Yağmur daha da şiddetlendi. Arabadan indiğinde hafifçe titredi. Ji Yuheng onu sardı ve şemsiyeyi rüzgara karşı bastırarak yürüdü. Tu Xiaoning de onun beline sıkıca sarıldı. Ji Yuheng aşağı bakınca, Tu Xiaoning de ona baktı. Ardından tatlı bir şekilde gülümsedi.
Salona gelen hayranlar oldukça fazlaydı. Kimileri heyecanla koşuyor, hatta su birikintilerine basmayı bile umursamıyordu. Ji Yuheng, Tu Xiaoning’i biraz kenara çekti.
Salondan hafifçe şarkı sesi geliyordu. Lin Xiyu’nun sesi!
Tu Xiaoning anında heyecanlandı, Ji Yuheng’in koluna yapışıp salladı. “Duyuyor musun! Lin Xiyu şarkı söylüyor, bu gerçekten o!”
Ji Yuheng biraz dinledi ve sonunda sadece, “Mırıldanıp duruyor, tek kelime bile anlamadım.” dedi.
Tu Xiaoning sinirle onu itti.
Kapıya vardıklarında bir görevli anons yapıyordu. “Lütfen VIP bilet sahipleri sıraya girsin. Yirmi dakika içinde özel buluşma başlayacak.”

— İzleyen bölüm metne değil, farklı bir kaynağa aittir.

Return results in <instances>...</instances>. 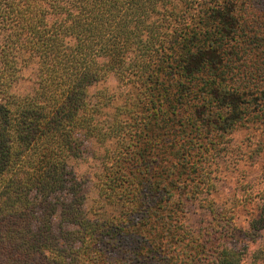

Tu Xiaoning, Ji Yuheng’in elini daha sıkı tuttu ve hafifçe titredi. “Kocacığım, ben... ben çok heyecanlıyım.”
Ellerinin soğuk olduğunu hisseden Ji Yuheng, onları tutarak “Ne cesaret ama.” diye alay etti.
Tu Xiaoning göğsünü tutarak fısıldadı. “Kalbim yerinden fırlayacak gibi hissediyorum. Onu on dört yıldır seviyorum. Ortaokul birinci sınıftan beri hayalim bir gün onu görmekti, konuşamasam bile sadece canlı canlı görmek yeterdi.”
Ji Yuheng bir eliyle parmak uçlarını sıktı diğer eliyle onun kıyafetlerini düzeltti. “Zaten birazdan göreceksin, değil mi?”
Tu Xiaoning başını salladı, saçlarını düzeltti. “Benim... saçım dağılmadı değil mi? Makyajım bozulmamış, değil mi?”
Ona dikkatlice baktı. “Çok güzel görünüyorsun.”
“Gerçekten mi?”
“Gerçekten.”
Görevliler tekrar anons yaptılar. Ji Yuheng elini gevşeterek ona "Gitme zamanı" diye hatırlattı.
Tu Xiaoning ellerini ovuşturup derin bir nefes aldı ve kendini toparladı.
“Bilet nerede?” Ji Yuheng tekrar sordu.
“Burada.” Tu Xiaoning cebinden çıkardı.
“Öyle rastgele sıkıştırma, düşürürsen ağlarsın.”
“Tamam, tamam.”
Omzundaki saçlarını nazikçe geriye attı. “Hadi git.”
Tu Xiaoning tam adımını atacaktı ki durdu. “Ya sen?”
“Senin içeri girdiğini gördükten sonra gideceğim.”
“Benim işim muhtemelen dokuzda bitecek. Sonra taksiyle otele dönerim.”
“Ben seni almaya gelirim.”
“İşim kesin senden önce biter. Arkadaşlarınla daha çok vakit geçir.” Tu Xiaoning elini sallayarak gülümsedi. “O zaman gidiyorum?”
Ji Yuheng başını salladı. “Tamam.”
Sonra hızla salonun girişine doğru koştu. Ji Yuheng şemsiyesini tutarken yağmur damlaları sertçe düşmeye devam etti. Dimdik ayakta durdu, gözleri hep onun olduğu yöne odaklanmıştı.
Tu Xiaoning bir süre sırada bekledi. Görevliler bilet numarasına göre insanları yerleştirmeye başladı.
“Gelin, 1. sıranın 1 numarası! Biletinizi gösterin ve buraya geçin!”
Tu Xiaoning öne çıktı ve biletini uzattı.
Görevli bilete göz attı, sonra yanındaki meslektaşıyla bakıştı. Ardından alçak bir sesle sordu. “Bu bileti karaborsadan kaça aldınız?”
Tu Xiaoning şaşkınlıkla gözlerini kırptı. “Ha?”
Arkadan gelen hayranlar da şaşkınlık içindeydi.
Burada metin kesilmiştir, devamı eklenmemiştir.